Section 18 has also raised hackles. This allows the Government in certain circumstances to suspend a Governing Authority, but the whole process is so cumbersome and involves the consent of both Houses of the Oireachtas that it is virtually the same as removing a High Court judge - something to be contemplated only in the most extreme of circumstances. In any event, why should a Governing Authority which is out of order not be stopped in its tracks? The procedure proposed by the Minister is open and is ultimately accountable to the Oireachtas. Drapier sees no real argument on this score.

THEN, of course, there is the question of Trinity. Being a mere graduate of the University of Life, Drapier hesitates to get involved in the Byzantine politics of our oldest university, but he would have thought that the Government's willingness to allow Trinity produce a Private Bill to change its own charter (and change it in a minimal way, Drapier might add) was a reasonable and sensible via media for all sides.

Indeed, some people here argue it is going too far - that Trinity as a national institution enjoying significant public funding should take its place with the others. Are not the charters of Galway and Cork 150 years old?
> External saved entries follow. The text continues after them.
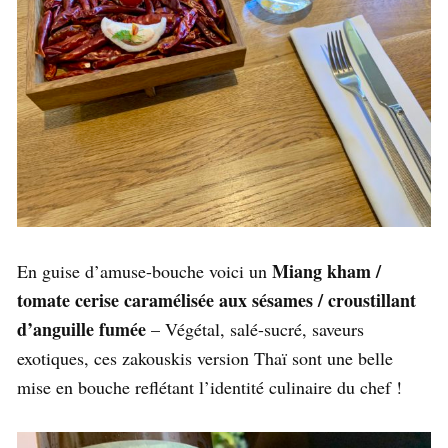
Miang kham /
En guise d’amuse-bouche voici un
tomate cerise caramélisée aux sésames / croustillant
d’anguille fumée
– Végétal, salé-sucré, saveurs
exotiques, ces zakouskis version Thaï sont une belle
mise en bouche reflétant l’identité culinaire du chef !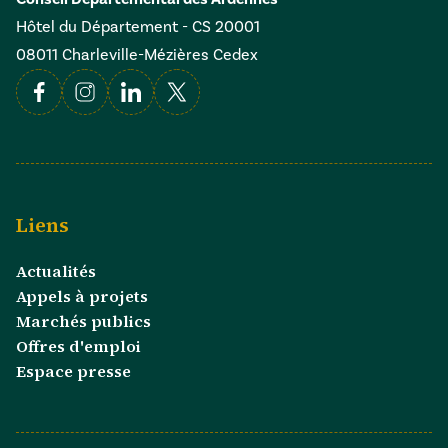
Hôtel du Département - CS 20001
08011 Charleville-Mézières Cedex
Facebook
Instagram
Linkedin
X
Liens
Actualités
Appels à projets
Marchés publics
Offres d'emploi
Espace presse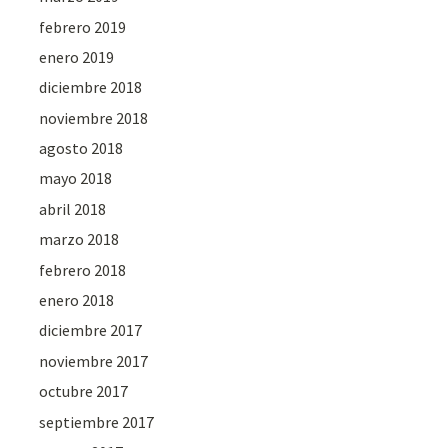
febrero 2019
enero 2019
diciembre 2018
noviembre 2018
agosto 2018
mayo 2018
abril 2018
marzo 2018
febrero 2018
enero 2018
diciembre 2017
noviembre 2017
octubre 2017
septiembre 2017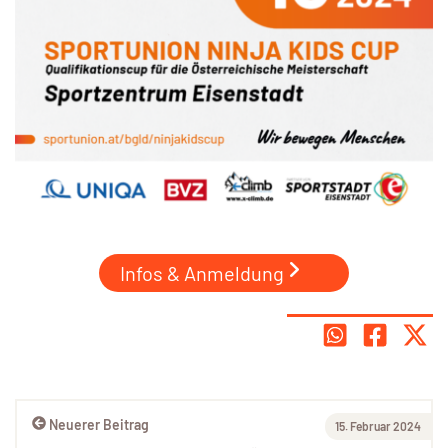
Infos & Anmeldung
Neuerer Beitrag
15. Februar 2024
In any event, the Universities Bill will be taken early in the new session. At present, it looks as if it will begin its life in the Dail but the real action will await its arrival in the Seanad. There the balance of power is held by the five unwhipped university senators and of course by Shane Ross who, though he takes the Fine Gael whip, has strong views on this as indeed on most subjects.
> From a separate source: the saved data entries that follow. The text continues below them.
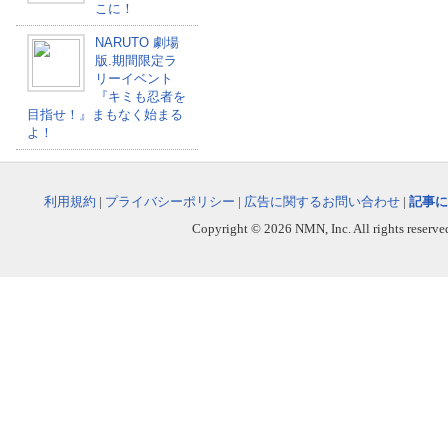
こに！
NARUTO 劇場
版.期間限定ラ
リーイベント
『キミも忍者を
目指せ！』まもなく始まる
よ！
利用規約
|
プライバシーポリシー
|
広告に関するお問い合わせ
|
記事に
Copyright © 2026 NMN, Inc. All rights reserved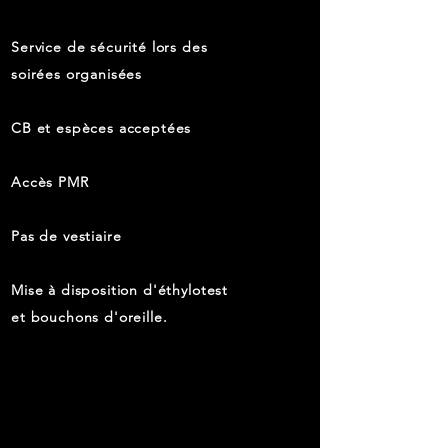
Service de sécurité lors des
soirées organisées
CB et espèces acceptées
Accès PMR
Pas de vestiaire
Mise à disposition d'éthylotest
et bouchons d'oreille.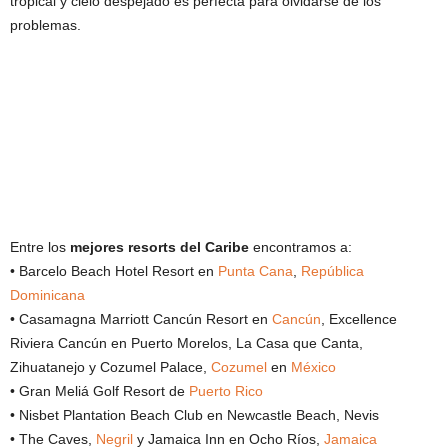
tropical y cielo despejado es perfecta para olvidarse de los
problemas.
Entre los
mejores resorts del Caribe
encontramos a:
• Barcelo Beach Hotel Resort en
Punta Cana
,
República
Dominicana
• Casamagna Marriott Cancún Resort en
Cancún
, Excellence
Riviera Cancún en Puerto Morelos, La Casa que Canta,
Zihuatanejo y Cozumel Palace,
Cozumel
en
México
• Gran Meliá Golf Resort de
Puerto Rico
• Nisbet Plantation Beach Club en Newcastle Beach, Nevis
• The Caves,
Negril
y Jamaica Inn en Ocho Ríos,
Jamaica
Drapier, however, does not expect university senators to behave in a monolithic way. The view from Joe Lee's University College Cork may not necessarily coincide with the perspective of College Green. Many of Joe O'Toole's voters come from those hitherto unrepresented groups who have most to gain from the proposed changes; Feargal Quinn is pre eminently a moderniser and will stand his ground. The real pressure will be on the three Trinity senators. And Liam Cosgrave will have his work cut out delivering on this one. It promises to be diverting, though in Drapier's view, the Trinity issue is a bottle of smoke. The real meat in this legislation is to be found in Section 33.

Drapier was pleased to see John Alderdice elevated to the House of Lords. It's not the same of course as the House of Commons, but it does give him a parliamentary platform and is recognition of his dedicated and brave work over a long period.

It's easy to sneer at the Alliance Party as being irrelevant to the real problems of Northern Ireland and of being representative of the sort of people who prefer muesli to the great Ulster fry for their breakfast.

Such a view is very wide of the mark. John Alderdice has been even handed, tolerant, decent and straightforward. At times of polarisation he is the first to suffer, but that has not stopped him telling the truth to both sides. He has many friends in Leinster House who will welcome his elevation and wish him and his party well.